Movie Review: Bros

Billed as the first gay romcom made by a major studio to star and be written by an openly gay man and released in cinemas, BROS is truly a ground-breaking film. Even so, audiences, or at least the straight ones, have collectively given the film the cold shoulder, and BROS bombed at the US box office despite receiving glowing reviews from both the critics and the largely gay audiences that saw it.

BROS follows the emotional journey of Bobby Leiber (Billy Eichner, THE LION KING) a 40-year-old “cis white gay man” who lives in New York. Leiber is the author of a number of books about gay historical figures that few people read and hosts a popular podcast on the subject. He’s just been appointed to the board of a new LGBTQ+ museum in Manhattan so he has all the appearance of someone who has his life together. He’s lonely, however, and he’d like to be in a steady relationship even though he says he loves the freedom and independence that comes from meeting guys on Grindr for casual hookups. It’s at a dance party where he meets Aaron Shepard (Luke Macfarlane, SINGLE ALL THE WAY), a muscly estate lawyer who prefers having group sex to intimate relationship-building. The two begin a friendship with benefits but it hits a pothole when Bobby’s outspokenness on gay issues rubs Aaron the wrong way. Aaron, meanwhile, runs into an old friend from his hometown.

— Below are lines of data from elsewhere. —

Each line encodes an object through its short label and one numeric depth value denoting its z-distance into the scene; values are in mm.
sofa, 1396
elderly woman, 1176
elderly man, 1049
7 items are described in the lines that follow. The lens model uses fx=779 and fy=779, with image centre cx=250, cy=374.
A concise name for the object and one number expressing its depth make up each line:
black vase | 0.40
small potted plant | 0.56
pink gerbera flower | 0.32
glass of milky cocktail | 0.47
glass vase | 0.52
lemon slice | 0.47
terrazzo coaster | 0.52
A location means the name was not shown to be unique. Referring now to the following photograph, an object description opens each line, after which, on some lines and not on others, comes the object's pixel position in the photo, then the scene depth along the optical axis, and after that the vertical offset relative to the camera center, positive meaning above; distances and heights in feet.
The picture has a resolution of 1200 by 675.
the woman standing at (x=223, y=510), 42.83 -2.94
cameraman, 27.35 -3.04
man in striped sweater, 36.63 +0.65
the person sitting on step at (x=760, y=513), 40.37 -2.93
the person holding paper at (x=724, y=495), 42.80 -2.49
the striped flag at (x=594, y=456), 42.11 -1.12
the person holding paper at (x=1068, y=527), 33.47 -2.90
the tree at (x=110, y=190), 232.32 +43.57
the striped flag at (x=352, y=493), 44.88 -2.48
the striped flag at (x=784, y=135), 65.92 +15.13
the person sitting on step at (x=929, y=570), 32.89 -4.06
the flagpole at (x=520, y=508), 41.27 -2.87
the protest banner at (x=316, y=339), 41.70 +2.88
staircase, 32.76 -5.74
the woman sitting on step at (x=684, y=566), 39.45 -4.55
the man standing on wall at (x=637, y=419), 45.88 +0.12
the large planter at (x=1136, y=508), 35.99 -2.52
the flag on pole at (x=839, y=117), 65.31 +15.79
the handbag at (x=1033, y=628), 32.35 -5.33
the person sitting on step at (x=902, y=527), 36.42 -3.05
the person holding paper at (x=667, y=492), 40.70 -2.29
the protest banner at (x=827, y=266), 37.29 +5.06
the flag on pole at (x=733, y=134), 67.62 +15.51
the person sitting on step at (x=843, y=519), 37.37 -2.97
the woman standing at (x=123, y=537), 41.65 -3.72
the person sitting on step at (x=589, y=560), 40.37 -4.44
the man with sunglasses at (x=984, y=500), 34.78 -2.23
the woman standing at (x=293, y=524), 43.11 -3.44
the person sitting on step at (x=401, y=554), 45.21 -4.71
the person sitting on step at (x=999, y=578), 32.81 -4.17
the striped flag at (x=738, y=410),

There’s a lot that’s good about BROS and there’s some that’s not so good. The script, written by Eichner and the film’s director Nicholas Stoller (FORGETTING SARAH MARSHALL), is loaded with witty one-liners and digs at popular gay culture, and all the jokes hit their marks. Leiber pokes fun at Hollywood’s fascination with “sad, gay cowboys” (BROKEBACK MOUNTAIN and THE POWER OF THE DOG, to name two examples) and also takes more than a few swipes at Hallmark’s annual heteronormative slate of Christmas movies, which is particularly funny as Macfarlane has starred in 14 of them. Where the film doesn’t work is with its preachiness. I can appreciate that Hollywood has sidelined gay stories for the better part of 90-odd years and Eicher wants to redress the imbalance but he can’t do it, and he shouldn’t try to do it, with one film. In between all the jokes and bitchy quips, Bobby gives audiences a history lesson on what it has been and continues to be, to a large extent, gay in America. It gets tiresome and even Aaron comments on it to Bobby when they spend the day showing Aaron’s family around the city. Especially when straight audiences are avoiding this film like the plague, Eichner really is preaching to the choir here, and because there is so much preaching going on, the film is about 20 minutes too long. A romcom should be 100 minutes long tops but BROS comes in at just under two hours. This is a great example where less would have been more.

BROS opens on a limited engagement in Hong Kong’s cinemas tomorrow (November 25th). It gets an A for the comedy, giving new meaning to “homogamous”, bringing words like “throuple” into the mainstream, and showing group sex on camera, but a C+ for execution.